Фрагмент текста:
┌──

Все больше добровольцев из северного Пакистана пересекали границу Кашмира. Ни одна из сторон официально войны не объявляла, и регулярная армия Пакистана задействована не была. Но нерегулярных соединений из пакистанского Пенджаба и Северо-Западного Пограничья хватало для военных действий. Границы владений махараджи были настолько нечеткими, что у каждой из сторон нашелся повод для претензий. Когда в 1948 году вопросом прекращения огня занялась ООН, Пакистан оставил за собой горную дугу вокруг Кашмирской долины (которая с тех пор называется Северными районами) и западную оконечность самой долины (известную как Азад Кашмир — Свободный Кашмир). К Индии отошло остальное. После этого Индия начала постройку дороги в долину, куда теперь можно попасть только через пакистанскую территорию, и второй дороги — к Ладакху.
Линией прекращения огня стала — и до сих пор остается — черта, через которую огонь велся к моменту его прекращения. Она не обусловлена ни географией, ни стратегической логикой, не говоря уже об экономических или социальных факторах. Хотя она фактически разделила штат Джамму и Кашмир, Индия и Пакистан никогда не признавали ее как границу. Силы ООН в Кашмире проводят самую длительную за свою историю миссию. Они не имеют полномочий миротворцев, только наблюдают и фиксируют нарушения.

└──

Исходные записи:
┌──

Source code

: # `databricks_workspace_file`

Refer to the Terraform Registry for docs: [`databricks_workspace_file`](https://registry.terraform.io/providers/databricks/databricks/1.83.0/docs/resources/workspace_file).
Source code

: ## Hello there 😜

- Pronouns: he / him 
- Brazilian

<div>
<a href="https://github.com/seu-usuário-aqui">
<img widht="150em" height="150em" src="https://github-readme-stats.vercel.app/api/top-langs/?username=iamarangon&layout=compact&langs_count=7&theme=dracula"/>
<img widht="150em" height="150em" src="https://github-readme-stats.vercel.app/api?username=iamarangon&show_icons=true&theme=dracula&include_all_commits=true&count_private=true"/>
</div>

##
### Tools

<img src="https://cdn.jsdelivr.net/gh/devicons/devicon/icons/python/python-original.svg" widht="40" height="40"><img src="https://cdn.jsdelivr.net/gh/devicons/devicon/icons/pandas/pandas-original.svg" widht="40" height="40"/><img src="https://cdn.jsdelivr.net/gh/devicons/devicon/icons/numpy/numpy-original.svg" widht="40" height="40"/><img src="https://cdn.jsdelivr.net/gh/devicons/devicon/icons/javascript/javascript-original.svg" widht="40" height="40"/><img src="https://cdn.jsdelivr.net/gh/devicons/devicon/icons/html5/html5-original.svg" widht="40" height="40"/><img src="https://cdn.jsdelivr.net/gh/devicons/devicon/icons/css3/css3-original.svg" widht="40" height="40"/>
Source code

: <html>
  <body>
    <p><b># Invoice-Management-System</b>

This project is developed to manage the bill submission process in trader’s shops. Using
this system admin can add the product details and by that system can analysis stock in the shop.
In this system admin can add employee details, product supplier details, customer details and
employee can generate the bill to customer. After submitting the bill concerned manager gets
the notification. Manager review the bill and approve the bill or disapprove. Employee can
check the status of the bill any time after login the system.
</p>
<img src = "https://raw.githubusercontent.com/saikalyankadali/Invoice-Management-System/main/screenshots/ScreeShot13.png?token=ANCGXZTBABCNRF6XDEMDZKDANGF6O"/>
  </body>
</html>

└──

Что сделать:
1. Что, согласно тексту о Кашмире, делают силы ООН в этом регионе?
2. Продолжите текст о Кашмире после его последнего предложения.

Результаты заданий:
1. Силы ООН в Кашмире не имеют полномочий миротворцев и только наблюдают и фиксируют нарушения.

2.
С точки зрения закона проблема осталась нерешенной. Индия упирает на решение махараджи о присоединении к Индии и общественное мнение, предположительно олицетворяемое шейхом Абдуллой. Если брать за отправную точку решение махараджи, то как относиться к тому, что Индия проигнорировала решение князей Джунагадха и Хайдарабада? Что же касается шейха, то его мандат как представителя народа весьма сомнителен, как сомнительно и его стремление соединиться с Индией. Четверть века его поддерживало большинство кашмирцев. Большую часть этого времени он провел в индийском заточении, как сепаратист, а не в индийском правительстве как сторонник интеграции.
Позиция Пакистана в спорном вопросе более уверенная, но не бесспорная. Она основана на том, что большинство населения составляют мусульмане и на отказе Неру проводить всенародное голосование. Последнее противоречит резолюции ООН и обещанию самого Неру который, придя к власти, обещал учитывать мнение людей. Дели возражает, что согласие шейха и последующая победа на выборах могут считаться достаточным показателем народных чаяний. Можно также предположить, что в 1948 году плебисцит в масштабах всего Джамму и Кашмира подорвал бы возможности ООН и добрую волю всех заинтересованных партий. С другой стороны, в 1948 году плебисцит мог решить дело в пользу Индии, тогда как позже — уже наверняка против нее.
Ни один из этих избитых официальных аргументов не требовал переговоров и соглашений, которые могли бы решить проблему Кашмира. Да и возможности попросту не возникало. Кашмир, подобно электрическому предохранителю, тоненькой скрытой проволочкой соединял два полюса высокого напряжения. На протяжении 60-70-х годов китайцы и американцы держали сторону Пакистана, а русские и опять же американцы — сторону Индии. Затем, в конце 80-х, исламские ревайвалисты, ободренные успехами в Афганистане, нашли повод устроить в Кашмире очередной джихад. На это должным образом отреагировали индийские силы госбезопасности и возродившиеся индусские националисты.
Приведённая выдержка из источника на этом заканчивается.